BEGIN Data provided

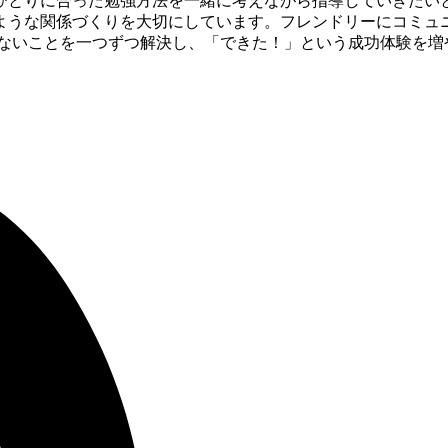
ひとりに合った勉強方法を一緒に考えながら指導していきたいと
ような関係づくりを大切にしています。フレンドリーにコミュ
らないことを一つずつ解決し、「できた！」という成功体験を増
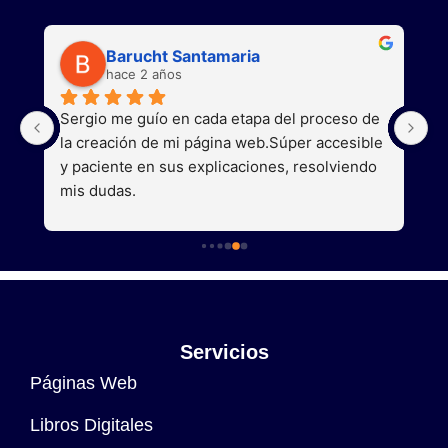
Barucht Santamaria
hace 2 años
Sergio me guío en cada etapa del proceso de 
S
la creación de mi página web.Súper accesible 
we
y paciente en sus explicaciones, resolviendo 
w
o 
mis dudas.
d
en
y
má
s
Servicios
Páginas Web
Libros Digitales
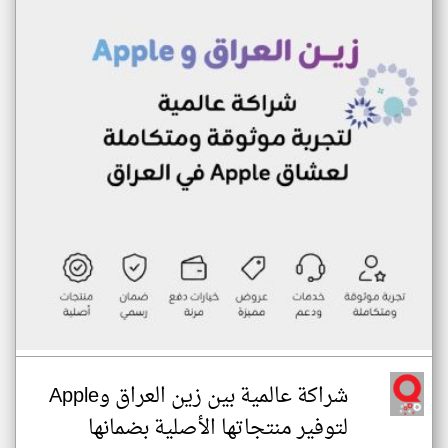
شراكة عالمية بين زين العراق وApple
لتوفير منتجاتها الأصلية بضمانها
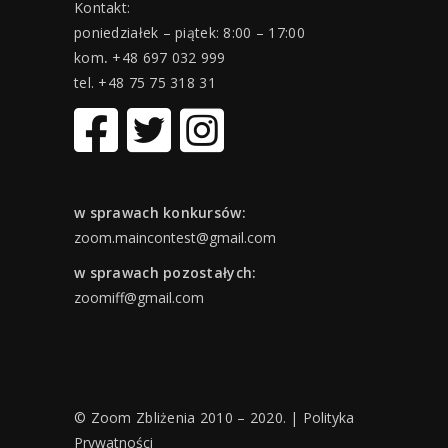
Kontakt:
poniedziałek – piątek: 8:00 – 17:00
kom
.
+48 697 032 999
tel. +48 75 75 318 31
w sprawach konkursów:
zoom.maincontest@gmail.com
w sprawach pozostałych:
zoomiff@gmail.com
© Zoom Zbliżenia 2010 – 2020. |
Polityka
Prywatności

END Data provided
BEGIN Data provided

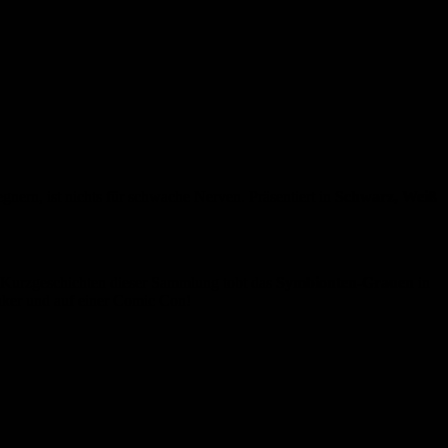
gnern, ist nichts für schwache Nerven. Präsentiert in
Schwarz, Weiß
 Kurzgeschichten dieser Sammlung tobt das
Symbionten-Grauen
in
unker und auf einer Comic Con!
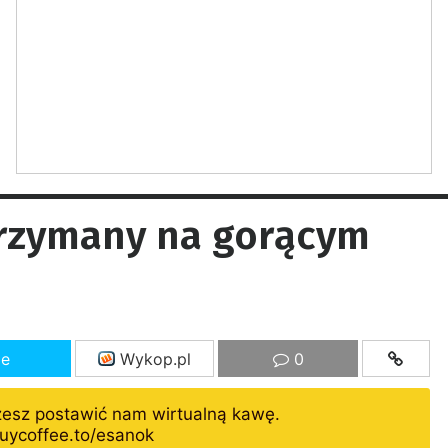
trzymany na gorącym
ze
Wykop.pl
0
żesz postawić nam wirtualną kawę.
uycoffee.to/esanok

END Data provided
BEGIN Data provided

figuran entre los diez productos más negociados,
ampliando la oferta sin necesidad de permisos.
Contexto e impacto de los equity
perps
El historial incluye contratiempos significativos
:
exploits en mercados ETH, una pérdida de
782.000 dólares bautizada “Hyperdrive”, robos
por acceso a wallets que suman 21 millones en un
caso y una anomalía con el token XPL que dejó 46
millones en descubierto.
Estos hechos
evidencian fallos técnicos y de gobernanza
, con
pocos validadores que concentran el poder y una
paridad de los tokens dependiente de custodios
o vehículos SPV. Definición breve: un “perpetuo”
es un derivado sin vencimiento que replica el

END Data provided

*What you should do:*
Whenever the string "gmail" occurs in a line of the entries above, copy that line.

*Response to the task:*
zoom.maincontest@gmail.com
zoomiff@gmail.com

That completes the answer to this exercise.